For the London workshop, it has been confirmed that there will be sessions on the following themes (for the Cremona workshop, please see the “Cremona Workshop Themes” page in the right hand column of the blog):

  1. Italy’s socio-political past revisited on screen
  2. The racial, social and economic marginalization of the individual
  3. Gender and sexuality in contemporary Italian cinema
  4. The creation, diffusion and reception of Italian political cinema 

Although there are currently no places left for colleagues interested in giving a presentation at the Cremona workshop, the possibility of late withdrawals cannot be discounted.
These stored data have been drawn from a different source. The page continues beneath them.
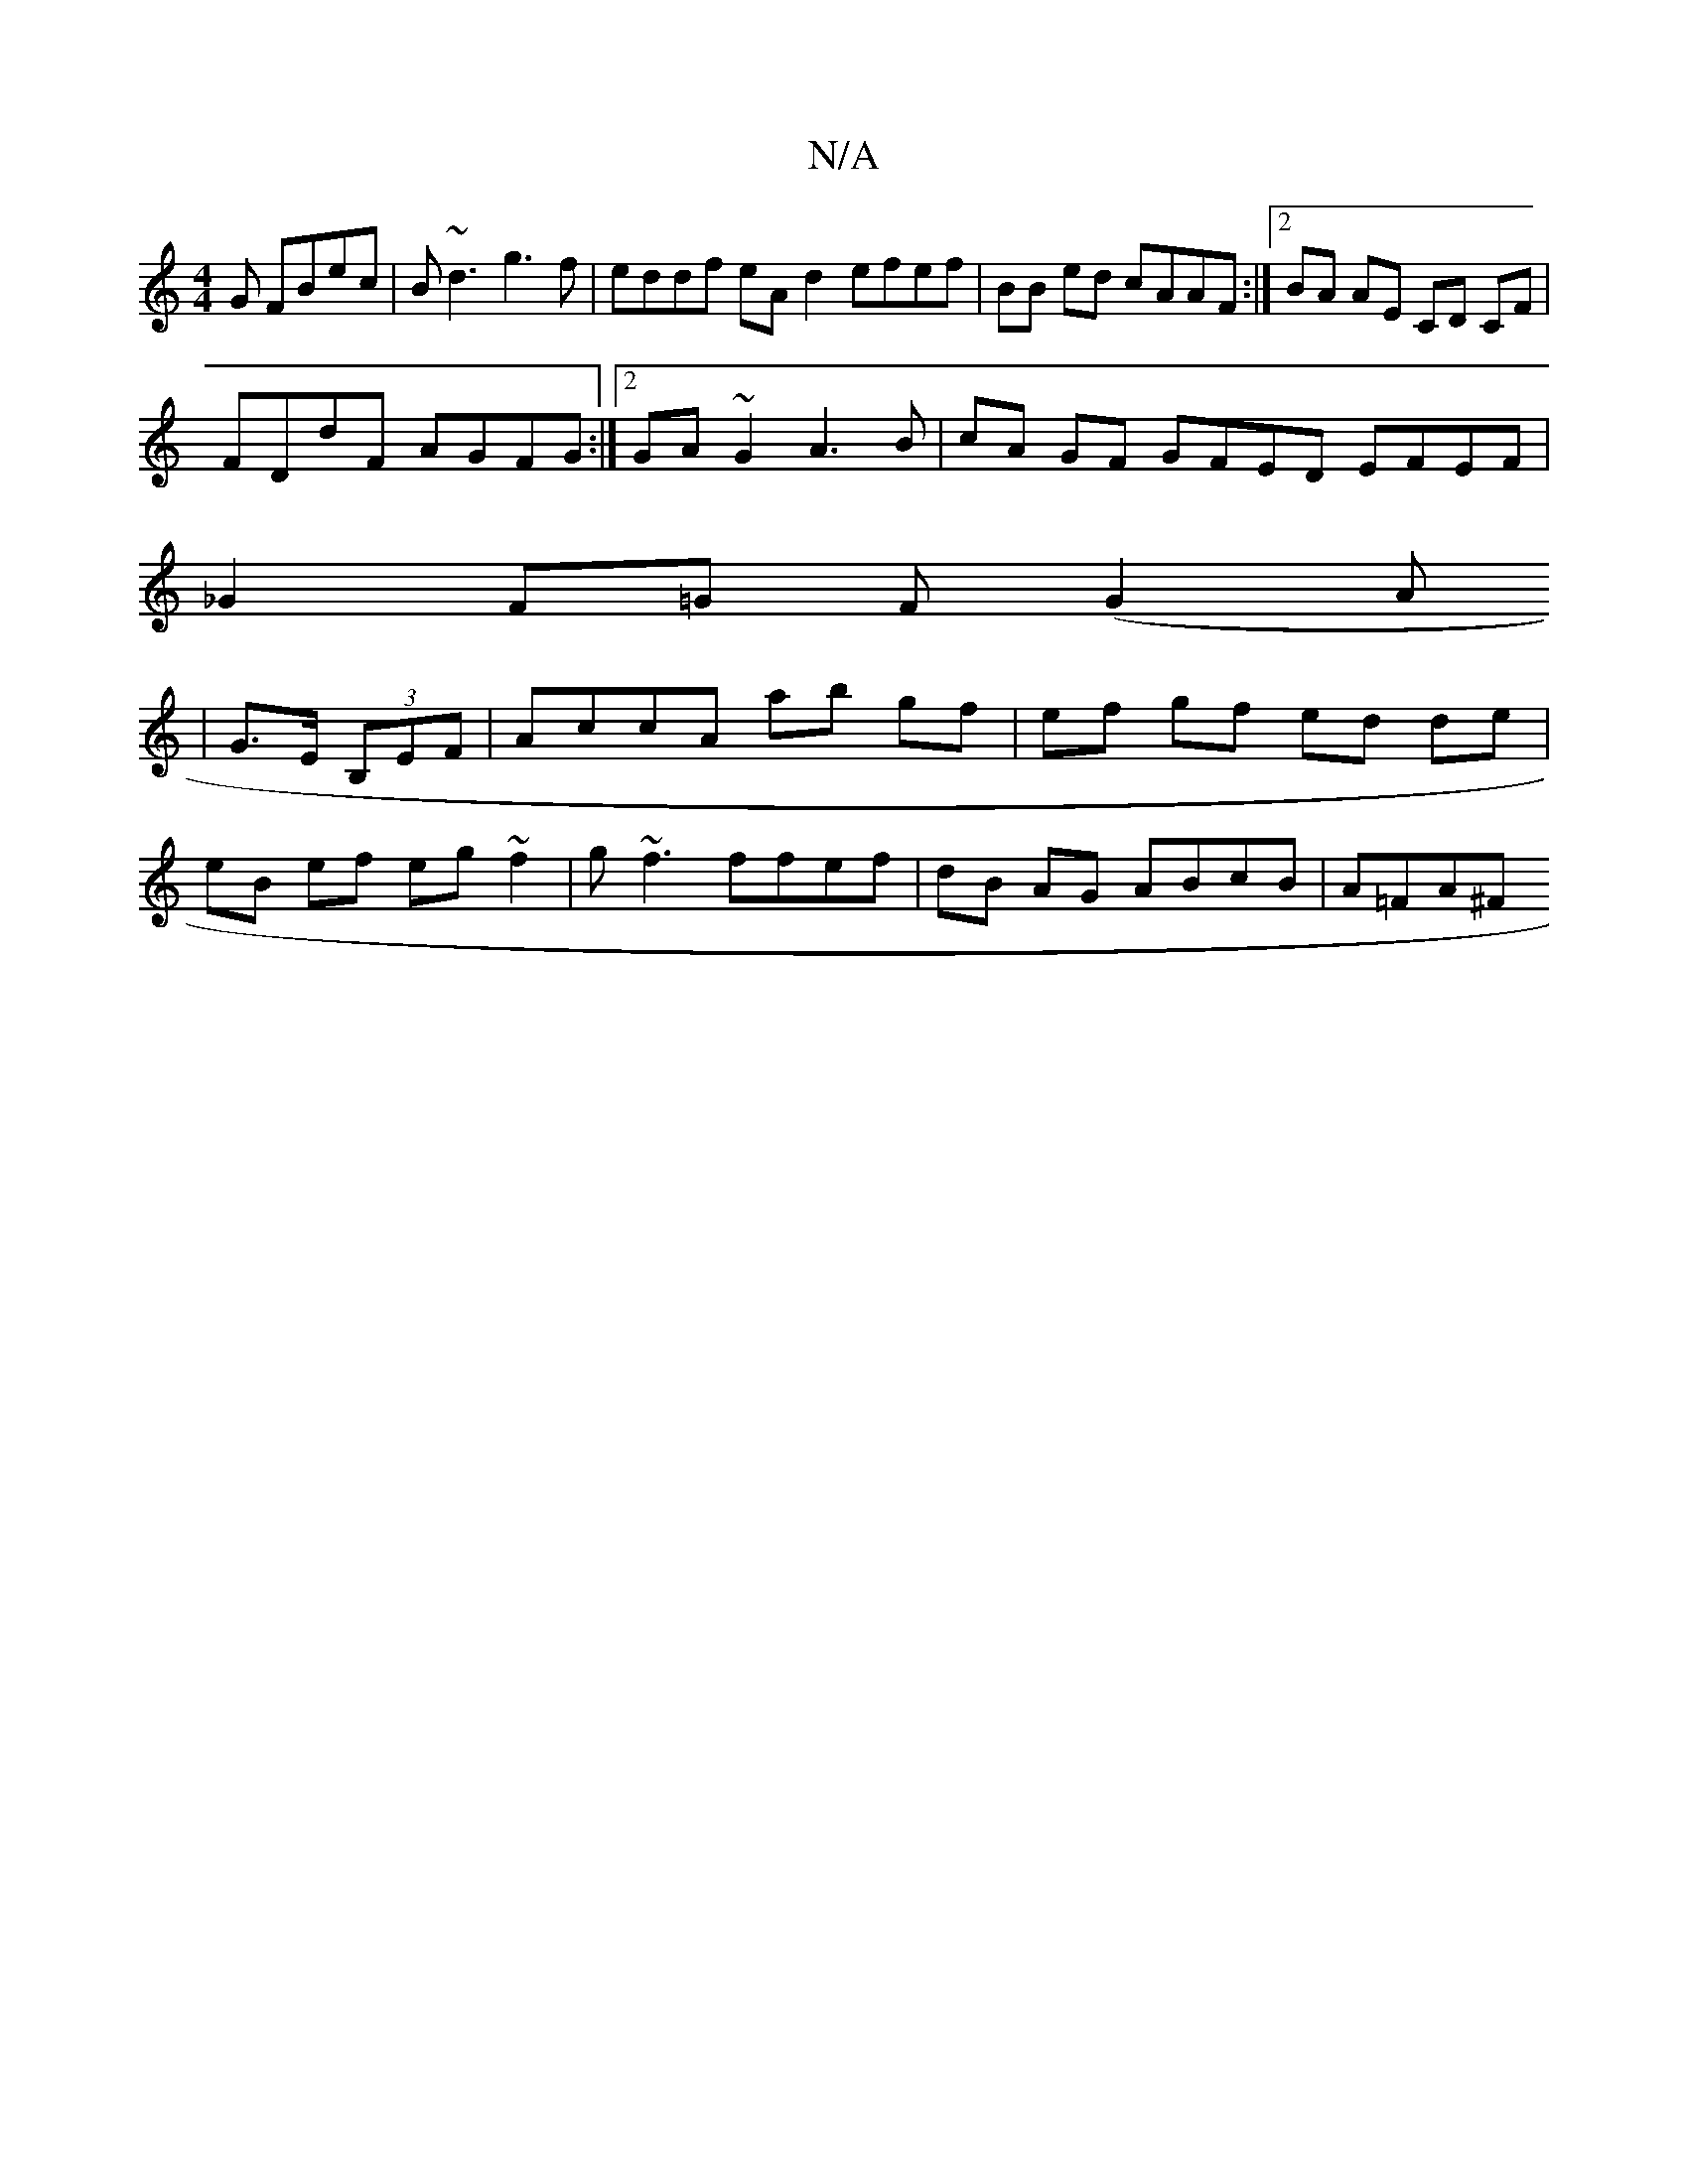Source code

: X:1
T:N/A
M:4/4
R:N/A
K:Cmajor
G FBec| B~d3 g3f|eddf eA d2 efef|BB ed cAAF:|2 BA AE CD CF |
FDdF AGFG :|[2 GA~G2 A3B|cA GF GFED EFEF|
_G2 F=G F(G2 A
| G>E (3B,EF|AccA ab gf|ef gf ed de|
eB ef eg ~f2 | g~f3 ffef | dB AG ABcB |A=FA^F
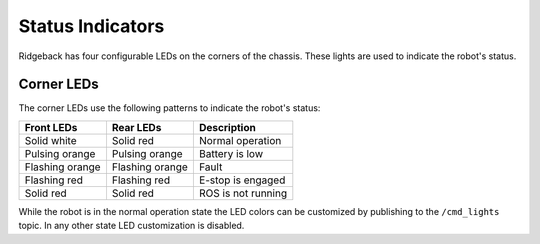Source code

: Status Indicators
==================

Ridgeback has four configurable LEDs on the corners of the chassis. These lights are used to indicate the robot's status.

Corner LEDs
-------------

The corner LEDs use the following patterns to indicate the robot's status:

===============  ===============  ====================
Front LEDs       Rear LEDs        Description
===============  ===============  ====================
Solid white      Solid red        Normal operation
Pulsing orange   Pulsing orange   Battery is low
Flashing orange  Flashing orange  Fault
Flashing red     Flashing red     E-stop is engaged
Solid red        Solid red        ROS is not running
===============  ===============  ====================

While the robot is in the normal operation state the LED colors can be customized by publishing to the ``/cmd_lights``
topic.  In any other state LED customization is disabled.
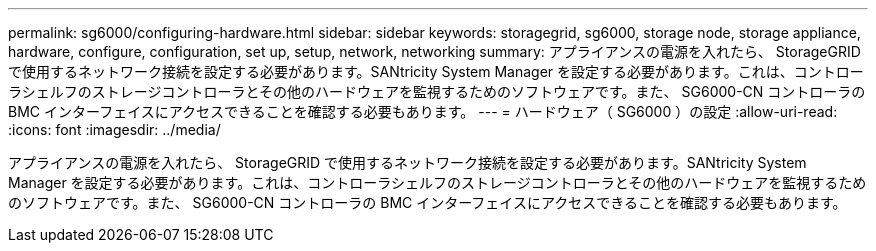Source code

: ---
permalink: sg6000/configuring-hardware.html 
sidebar: sidebar 
keywords: storagegrid, sg6000, storage node, storage appliance, hardware, configure, configuration, set up, setup, network, networking 
summary: アプライアンスの電源を入れたら、 StorageGRID で使用するネットワーク接続を設定する必要があります。SANtricity System Manager を設定する必要があります。これは、コントローラシェルフのストレージコントローラとその他のハードウェアを監視するためのソフトウェアです。また、 SG6000-CN コントローラの BMC インターフェイスにアクセスできることを確認する必要もあります。 
---
= ハードウェア（ SG6000 ）の設定
:allow-uri-read: 
:icons: font
:imagesdir: ../media/


[role="lead"]
アプライアンスの電源を入れたら、 StorageGRID で使用するネットワーク接続を設定する必要があります。SANtricity System Manager を設定する必要があります。これは、コントローラシェルフのストレージコントローラとその他のハードウェアを監視するためのソフトウェアです。また、 SG6000-CN コントローラの BMC インターフェイスにアクセスできることを確認する必要もあります。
Therefore, anyone wishing to register their interest in being placed on a reserve list with a view to speaking at the Cremona event in the case of a withdrawal is asked to contact William Hope (W.Hope@salford.ac.uk).

Confirmed participants for London now include:  Prof. Mary Wood, author of the volumes Contemporary European Cinema (Arnold, 2007) and Italian Cinema (Berg, 2005); Mafunda Lucia Ndongala, a researcher who has interviewed Italians of Congolese origin on their problematic integration in Turin; Michele Rizzi, a member of the Central Committee of the Partito di Alternativa Comunista who contested the recent presidential elections in the Puglia region; the film director Filippo Ticozzi; and Prof. Geoffrey Nowell-Smith, author of the volumes Making Waves: New Cinemas of the 1960s (New York and London: Continuum, 2008) and Luchino Visconti (London: British Film Institute, 2003).

The workshop will take place at Queen Mary, University of London at their Mile End Campus, and will be an all day event.

http://www.qmul.ac.uk/about/howtofindus/index.html

For participants requiring accommodation, we suggest the following hotels:

Tavistock Hotel in Russell Square:  http://www.tavistock-hotel.co.uk/    This is a reasonably priced hotel (for London…), fairly central, and is a short trip from Queen Mary via underground train. The other nearby hotels owned by the same group (see web link above) are additional options.

Holiday Inn, Limehouse: http://www.exhi-limehouse.co.uk/   This is more expensive but is within walking distance of Queen Mary.

There are other options available that are cheaper than these hotels, and details of them can be given to participants if they wish; however, we don’t feel that we can honestly recommend very much of London’s low budget accommodation.

Further information about the event will follow in due course, including the possibility of an informal gathering/drink either the night before or after the event.